### Input records
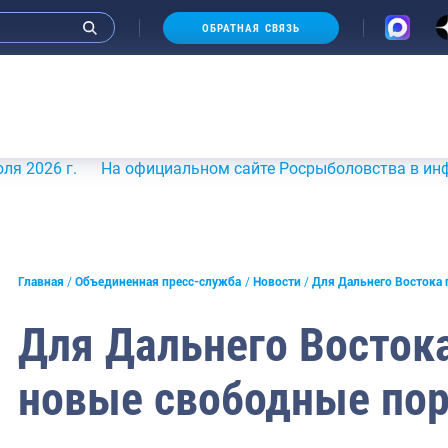
ОБРАТНАЯ СВЯЗЬ
 г.
На официальном сайте Росрыболовства в информацион
и интервью руководства
Главная
Объединенная пресс-служба
Новости
Для Дальнего Востока
СМИ
Для Дальнего Востока
конференции
новые свободные по
ическая литература
России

### Assignment
The entries above are to be repeated exactly, except for any pictures.

### Reply
ОБРАТНАЯ СВЯЗЬ
 г.
На официальном сайте Росрыболовства в информацион
и интервью руководства
Главная
Объединенная пресс-служба
Новости
Для Дальнего Востока
СМИ
Для Дальнего Востока
конференции
новые свободные по
ическая литература
России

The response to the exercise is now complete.